Because of the convex and concave shapes of the scoliotic spine, antero-posterior and transverse diameters in each hemithorax differ significantly, and therefore, asymmetrical inflation of the lungs may occur. 27 Even when the lungs themselves are completely healthy in IS, the work involved in breathing has been reported to increase. 22 Respiratory muscles, the diaphragm, internal and external intercostal muscles, and several muscles of the abdominal wall have a functional role in respiration. 22 Bracing may limit their functions by changing the optimal length-tension relationship of the muscles and causing overstretching or the inability to stretch due to changes created by the brace in the intercostal spaces. 8 In healthy adolescents, the mean MIP was reported as 74.6 and 103.5 cm H2O, and the mean MEP was reported as 86.2 and 120.1 cm H2O for girls and boys, respectively. 28 Previously, inspiratory and respiratory muscle strengths were shown to be under the norm in IS, with averages of 76.6 and 79.5 for MIP and MEP, respectively. 14 In this study, MIP and MEP scores of patients with IS (with averages of 43.8 and 50.8 cm H2O) were both under the norm and less than those found in other studies on IS. And there was no difference between the two conditions. This may show respiratory muscle weakness in our patients, who have moderate scoliosis.
There are some limitations of this research. Our study was designed to assess only the immediate effects of bracing on pulmonary function. Further studies are needed with long-term intervention of bracing in larger groups of patients with IS. Our patients had a primary thoracic curve pattern; therefore, the brace covered the thoracic lumbar and sacral regions for the primary correction effect in the thoracic region. Moreover, this study included patients with moderate scoliosis. The results may vary if the curve magnitude is more severe. Our results cannot be generalized for other types of spinal braces used for scoliosis treatment.
Conclusion
Spinal bracing is likely to limit pulmonary functions, including reduced FEV1, VC, FVC, MVV, and PEF values and to increase dyspnea in daily activities (while patients wear the brace).
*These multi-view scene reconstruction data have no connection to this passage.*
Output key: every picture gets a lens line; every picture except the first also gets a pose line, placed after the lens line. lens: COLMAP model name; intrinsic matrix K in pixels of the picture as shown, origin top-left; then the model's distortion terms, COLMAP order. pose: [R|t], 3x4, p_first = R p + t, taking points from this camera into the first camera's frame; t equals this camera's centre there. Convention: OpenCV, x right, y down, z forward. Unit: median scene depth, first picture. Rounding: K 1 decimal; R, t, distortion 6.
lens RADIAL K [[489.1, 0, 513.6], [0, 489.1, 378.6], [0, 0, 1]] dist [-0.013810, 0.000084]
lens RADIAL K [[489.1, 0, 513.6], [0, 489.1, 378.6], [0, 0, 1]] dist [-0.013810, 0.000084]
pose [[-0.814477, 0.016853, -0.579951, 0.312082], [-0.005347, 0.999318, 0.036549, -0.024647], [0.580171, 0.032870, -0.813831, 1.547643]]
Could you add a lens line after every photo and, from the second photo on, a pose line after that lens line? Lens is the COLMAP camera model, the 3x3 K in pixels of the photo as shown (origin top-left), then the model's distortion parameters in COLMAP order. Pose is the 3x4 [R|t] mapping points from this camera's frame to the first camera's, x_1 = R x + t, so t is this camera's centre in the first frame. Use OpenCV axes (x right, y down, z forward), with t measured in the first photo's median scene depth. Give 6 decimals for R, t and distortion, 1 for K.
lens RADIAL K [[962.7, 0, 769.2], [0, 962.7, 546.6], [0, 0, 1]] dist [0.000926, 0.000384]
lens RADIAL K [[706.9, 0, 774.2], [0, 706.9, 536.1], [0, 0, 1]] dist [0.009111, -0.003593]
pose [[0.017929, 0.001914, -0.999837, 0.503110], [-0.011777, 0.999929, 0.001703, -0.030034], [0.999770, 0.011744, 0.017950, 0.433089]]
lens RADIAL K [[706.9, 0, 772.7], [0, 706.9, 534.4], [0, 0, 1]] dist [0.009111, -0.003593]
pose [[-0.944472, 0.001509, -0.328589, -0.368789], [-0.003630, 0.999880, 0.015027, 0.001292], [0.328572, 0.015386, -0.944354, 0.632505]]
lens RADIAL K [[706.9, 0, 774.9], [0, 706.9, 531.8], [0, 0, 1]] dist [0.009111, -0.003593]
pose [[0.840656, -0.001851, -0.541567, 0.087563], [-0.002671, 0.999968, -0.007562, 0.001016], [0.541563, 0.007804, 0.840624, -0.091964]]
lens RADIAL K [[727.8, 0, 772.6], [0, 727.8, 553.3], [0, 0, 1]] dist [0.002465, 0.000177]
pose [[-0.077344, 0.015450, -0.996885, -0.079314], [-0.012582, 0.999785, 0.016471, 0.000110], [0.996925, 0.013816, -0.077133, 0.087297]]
Bracing seems to mimic restrictive pulmonary disease, although there is no actual disease when the brace is removed. The results also show that respiratory muscle strength of patients with moderate IS was under the norm. In conclusion, this study suggests that bracing may result in a deterioration of pulmonary function when adolescents with IS are wearing a brace.
Footnotes
Author contribution
All authors contributed equally in the preparation of this manuscript.
Declaration of conflicting interests
The author(s) declared no potential conflicts of interest with respect to the research, authorship, and/or publication of this article.
Funding
This article has been supported by the Scientific Research Coordination Unit of the Hacettepe University [grant number. THD-2015-6090].